WHAT IS EXPECTED: Please restate exactly what appears in the records below from the first line to the line where "tiendas y el transporte público están cerc" is, that line included.

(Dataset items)
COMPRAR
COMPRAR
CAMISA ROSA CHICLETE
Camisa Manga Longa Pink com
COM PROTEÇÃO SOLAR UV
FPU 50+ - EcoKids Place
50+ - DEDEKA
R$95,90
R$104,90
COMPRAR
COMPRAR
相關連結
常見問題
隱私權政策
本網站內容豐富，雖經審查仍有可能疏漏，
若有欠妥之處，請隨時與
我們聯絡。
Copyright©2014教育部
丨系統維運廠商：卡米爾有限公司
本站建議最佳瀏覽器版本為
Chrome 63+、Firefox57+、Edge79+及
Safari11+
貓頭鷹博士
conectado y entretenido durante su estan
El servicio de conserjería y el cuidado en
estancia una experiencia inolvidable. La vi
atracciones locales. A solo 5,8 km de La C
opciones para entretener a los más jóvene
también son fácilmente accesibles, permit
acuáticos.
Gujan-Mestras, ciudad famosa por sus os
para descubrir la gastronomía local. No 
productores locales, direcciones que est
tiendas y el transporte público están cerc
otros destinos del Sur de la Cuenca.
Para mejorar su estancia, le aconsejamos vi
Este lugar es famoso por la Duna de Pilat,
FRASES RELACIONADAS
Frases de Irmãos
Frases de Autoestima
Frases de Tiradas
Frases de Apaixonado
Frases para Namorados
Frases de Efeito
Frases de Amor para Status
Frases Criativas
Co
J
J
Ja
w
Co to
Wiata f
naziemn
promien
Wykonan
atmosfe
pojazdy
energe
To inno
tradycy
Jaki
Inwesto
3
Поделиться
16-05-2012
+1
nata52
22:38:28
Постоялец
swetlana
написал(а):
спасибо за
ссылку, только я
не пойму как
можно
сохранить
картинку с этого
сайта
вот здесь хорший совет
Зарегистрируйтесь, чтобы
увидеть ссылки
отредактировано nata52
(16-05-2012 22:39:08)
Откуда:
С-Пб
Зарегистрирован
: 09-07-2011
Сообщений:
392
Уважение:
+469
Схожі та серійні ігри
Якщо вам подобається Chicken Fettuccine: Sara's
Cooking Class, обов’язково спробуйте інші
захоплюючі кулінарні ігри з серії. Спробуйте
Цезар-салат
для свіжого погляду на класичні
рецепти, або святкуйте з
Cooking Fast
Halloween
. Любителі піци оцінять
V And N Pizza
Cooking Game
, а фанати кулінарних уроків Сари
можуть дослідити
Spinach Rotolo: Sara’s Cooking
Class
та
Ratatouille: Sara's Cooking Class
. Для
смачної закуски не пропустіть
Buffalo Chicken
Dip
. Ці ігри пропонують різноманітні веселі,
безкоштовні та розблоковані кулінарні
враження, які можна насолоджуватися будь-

YOUR SOLUTION:
COMPRAR
COMPRAR
CAMISA ROSA CHICLETE
Camisa Manga Longa Pink com
COM PROTEÇÃO SOLAR UV
FPU 50+ - EcoKids Place
50+ - DEDEKA
R$95,90
R$104,90
COMPRAR
COMPRAR
相關連結
常見問題
隱私權政策
本網站內容豐富，雖經審查仍有可能疏漏，
若有欠妥之處，請隨時與
我們聯絡。
Copyright©2014教育部
丨系統維運廠商：卡米爾有限公司
本站建議最佳瀏覽器版本為
Chrome 63+、Firefox57+、Edge79+及
Safari11+
貓頭鷹博士
conectado y entretenido durante su estan
El servicio de conserjería y el cuidado en
estancia una experiencia inolvidable. La vi
atracciones locales. A solo 5,8 km de La C
opciones para entretener a los más jóvene
también son fácilmente accesibles, permit
acuáticos.
Gujan-Mestras, ciudad famosa por sus os
para descubrir la gastronomía local. No 
productores locales, direcciones que est
tiendas y el transporte público están cerc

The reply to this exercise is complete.